По мне, уж лучше полное отчаяние, потому что после этих мучительных минут всегда выпадает немного покоя, как после дождя – солнце.
Я не из-за этого несостоявшегося вечера жалуюсь, вечер – только повод, слово, к которому цепляешься, чтобы сказать то, что думаешь.
<…>
Не хочу всеобщей жалости, но мне хотелось бы, чтобы кто-нибудь меня прочел, понял, пожалел, поплакал со мной вместе, искренне, зная, о чем плачет, понимая меня, видя самые укромные уголки моего сердца.
Если я скоро умру, все сожгу, но если умру старухой, этот дневник прочтут. Суметь бы мне выразить себя, запечатлеть всю жизнь женщины, все ее мысли, все, все, – такой фотографии, по-моему, еще не было. Это будет любопытно.
Если я умру молодой, уже скоро, и, на беду, не успею сжечь дневник, люди скажут: бедняжка! Она любила Одиффре, вот откуда все ее отчаяние.

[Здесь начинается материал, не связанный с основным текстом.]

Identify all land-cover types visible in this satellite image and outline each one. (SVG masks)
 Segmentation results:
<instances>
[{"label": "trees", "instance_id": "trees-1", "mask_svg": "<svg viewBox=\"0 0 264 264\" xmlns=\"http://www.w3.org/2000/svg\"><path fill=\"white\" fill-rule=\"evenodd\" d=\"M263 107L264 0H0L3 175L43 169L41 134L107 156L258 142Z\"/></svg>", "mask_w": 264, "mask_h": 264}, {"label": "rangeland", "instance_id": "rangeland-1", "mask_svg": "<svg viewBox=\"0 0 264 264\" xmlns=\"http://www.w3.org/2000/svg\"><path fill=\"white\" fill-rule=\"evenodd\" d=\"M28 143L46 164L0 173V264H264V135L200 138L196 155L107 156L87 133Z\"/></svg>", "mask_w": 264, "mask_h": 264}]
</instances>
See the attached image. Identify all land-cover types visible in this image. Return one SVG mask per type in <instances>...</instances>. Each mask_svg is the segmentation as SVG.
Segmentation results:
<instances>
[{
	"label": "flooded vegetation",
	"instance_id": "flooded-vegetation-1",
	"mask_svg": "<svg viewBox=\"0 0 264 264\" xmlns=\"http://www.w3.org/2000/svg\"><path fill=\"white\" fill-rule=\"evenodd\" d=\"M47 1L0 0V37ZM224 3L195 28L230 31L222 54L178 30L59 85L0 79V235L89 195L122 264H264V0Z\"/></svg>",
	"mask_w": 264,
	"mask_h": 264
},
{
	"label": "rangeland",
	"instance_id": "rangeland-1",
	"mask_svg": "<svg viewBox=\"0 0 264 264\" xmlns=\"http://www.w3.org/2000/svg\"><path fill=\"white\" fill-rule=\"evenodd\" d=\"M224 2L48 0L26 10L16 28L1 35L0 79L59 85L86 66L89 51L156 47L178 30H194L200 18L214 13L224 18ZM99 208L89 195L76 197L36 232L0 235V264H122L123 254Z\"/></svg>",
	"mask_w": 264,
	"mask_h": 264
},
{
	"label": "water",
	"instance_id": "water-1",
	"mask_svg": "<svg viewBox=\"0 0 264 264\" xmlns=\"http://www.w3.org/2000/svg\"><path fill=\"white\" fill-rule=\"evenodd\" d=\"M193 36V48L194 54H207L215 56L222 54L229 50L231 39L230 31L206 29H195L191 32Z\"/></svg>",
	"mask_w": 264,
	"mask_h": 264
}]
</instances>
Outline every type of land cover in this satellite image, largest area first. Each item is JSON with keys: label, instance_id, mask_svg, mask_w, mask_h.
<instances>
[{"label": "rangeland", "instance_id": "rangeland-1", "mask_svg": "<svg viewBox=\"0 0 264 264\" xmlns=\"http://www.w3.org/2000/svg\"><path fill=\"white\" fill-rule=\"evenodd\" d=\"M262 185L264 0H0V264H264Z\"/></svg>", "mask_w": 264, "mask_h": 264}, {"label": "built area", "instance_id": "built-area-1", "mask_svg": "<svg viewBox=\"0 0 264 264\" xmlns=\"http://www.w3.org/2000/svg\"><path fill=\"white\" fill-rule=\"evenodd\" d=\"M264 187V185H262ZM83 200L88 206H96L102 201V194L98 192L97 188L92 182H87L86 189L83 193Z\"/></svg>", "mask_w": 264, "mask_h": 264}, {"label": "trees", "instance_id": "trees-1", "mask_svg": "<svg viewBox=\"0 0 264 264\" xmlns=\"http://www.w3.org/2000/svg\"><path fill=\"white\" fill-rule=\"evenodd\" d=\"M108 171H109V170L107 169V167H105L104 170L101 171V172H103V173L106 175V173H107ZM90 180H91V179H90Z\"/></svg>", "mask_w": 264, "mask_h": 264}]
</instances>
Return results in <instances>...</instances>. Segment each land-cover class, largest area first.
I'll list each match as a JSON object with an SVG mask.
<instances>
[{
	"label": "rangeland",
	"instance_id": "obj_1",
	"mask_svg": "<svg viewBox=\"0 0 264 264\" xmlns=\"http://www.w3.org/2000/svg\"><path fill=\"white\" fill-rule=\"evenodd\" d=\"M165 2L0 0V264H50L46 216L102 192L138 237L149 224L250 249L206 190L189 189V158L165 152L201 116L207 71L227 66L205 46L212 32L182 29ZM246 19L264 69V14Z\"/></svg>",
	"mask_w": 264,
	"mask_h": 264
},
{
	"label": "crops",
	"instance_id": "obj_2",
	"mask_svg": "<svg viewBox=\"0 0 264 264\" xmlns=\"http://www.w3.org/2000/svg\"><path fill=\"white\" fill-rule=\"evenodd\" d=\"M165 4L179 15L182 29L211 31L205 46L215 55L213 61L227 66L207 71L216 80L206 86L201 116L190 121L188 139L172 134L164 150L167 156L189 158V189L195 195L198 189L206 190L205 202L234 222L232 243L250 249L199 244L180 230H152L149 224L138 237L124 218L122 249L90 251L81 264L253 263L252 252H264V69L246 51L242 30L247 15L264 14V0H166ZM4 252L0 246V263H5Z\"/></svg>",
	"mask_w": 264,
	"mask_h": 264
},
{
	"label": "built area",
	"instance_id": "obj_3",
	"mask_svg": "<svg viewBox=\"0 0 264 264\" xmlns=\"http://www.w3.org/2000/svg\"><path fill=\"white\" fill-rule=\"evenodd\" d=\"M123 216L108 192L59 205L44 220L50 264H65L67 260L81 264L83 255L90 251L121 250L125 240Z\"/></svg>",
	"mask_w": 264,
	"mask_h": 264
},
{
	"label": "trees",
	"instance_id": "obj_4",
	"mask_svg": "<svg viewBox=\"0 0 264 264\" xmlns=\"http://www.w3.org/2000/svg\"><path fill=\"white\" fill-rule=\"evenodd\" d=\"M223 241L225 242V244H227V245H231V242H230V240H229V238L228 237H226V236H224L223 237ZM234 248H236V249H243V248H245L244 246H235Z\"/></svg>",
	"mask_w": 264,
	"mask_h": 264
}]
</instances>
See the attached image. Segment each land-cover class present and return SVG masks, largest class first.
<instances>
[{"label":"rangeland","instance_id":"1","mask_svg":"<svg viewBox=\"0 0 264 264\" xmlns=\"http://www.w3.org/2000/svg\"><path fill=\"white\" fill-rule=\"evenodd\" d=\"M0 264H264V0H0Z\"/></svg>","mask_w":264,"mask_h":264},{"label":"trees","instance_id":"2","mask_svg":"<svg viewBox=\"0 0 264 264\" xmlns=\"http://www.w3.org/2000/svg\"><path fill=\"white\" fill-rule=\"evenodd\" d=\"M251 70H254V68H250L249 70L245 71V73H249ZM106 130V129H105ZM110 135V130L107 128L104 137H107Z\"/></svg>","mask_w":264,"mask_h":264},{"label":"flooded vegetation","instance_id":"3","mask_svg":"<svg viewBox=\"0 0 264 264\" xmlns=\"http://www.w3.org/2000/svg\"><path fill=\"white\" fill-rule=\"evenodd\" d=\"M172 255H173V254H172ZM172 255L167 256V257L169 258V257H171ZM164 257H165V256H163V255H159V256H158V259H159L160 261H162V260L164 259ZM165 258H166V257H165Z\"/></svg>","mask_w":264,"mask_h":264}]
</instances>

Пускай себе говорят, я не могу доказать, что это неправда: чем больше буду говорить, тем меньше мне поверят. <…>
Четверг, 30 декабря 1875 года
<…> Хотелось бы мне обладать талантом всех писателей, вместе взятых, чтобы правдиво изобразить мое глубокое отчаяние, раненое мое самолюбие, все мои несбывшиеся желания. Стоит мне чего-нибудь пожелать – и этого не будет!
Попадется ли мне когда-нибудь бездомный пес, голодный, которого лупят все уличные мальчишки, или лошадь, которая с утра до ночи возит тяжеленные телеги, или осел на мельнице, или церковная крыса, или безработный учитель математики, или поп-расстрига – ну хоть кто-нибудь, достаточно жалкий, убогий, несчастный, униженный, забитый, чтобы можно было сравнить его со мной?
У меня есть платья, дом, хорошая еда, экипаж, ложи и места всюду, где их можно достать за деньги!
Сколько людей, у которых нет ничего, видят, как я проезжаю нарядная в экипаже, завидуют мне и думают, что я счастлива!
«De mici lamenti stancava il ciel». E lo stanca amara!
[34]
Но что делать, что делать! Где моя гордыня, где моя благородная гордость, где моя твердость! Раздавлено, все раздавлено!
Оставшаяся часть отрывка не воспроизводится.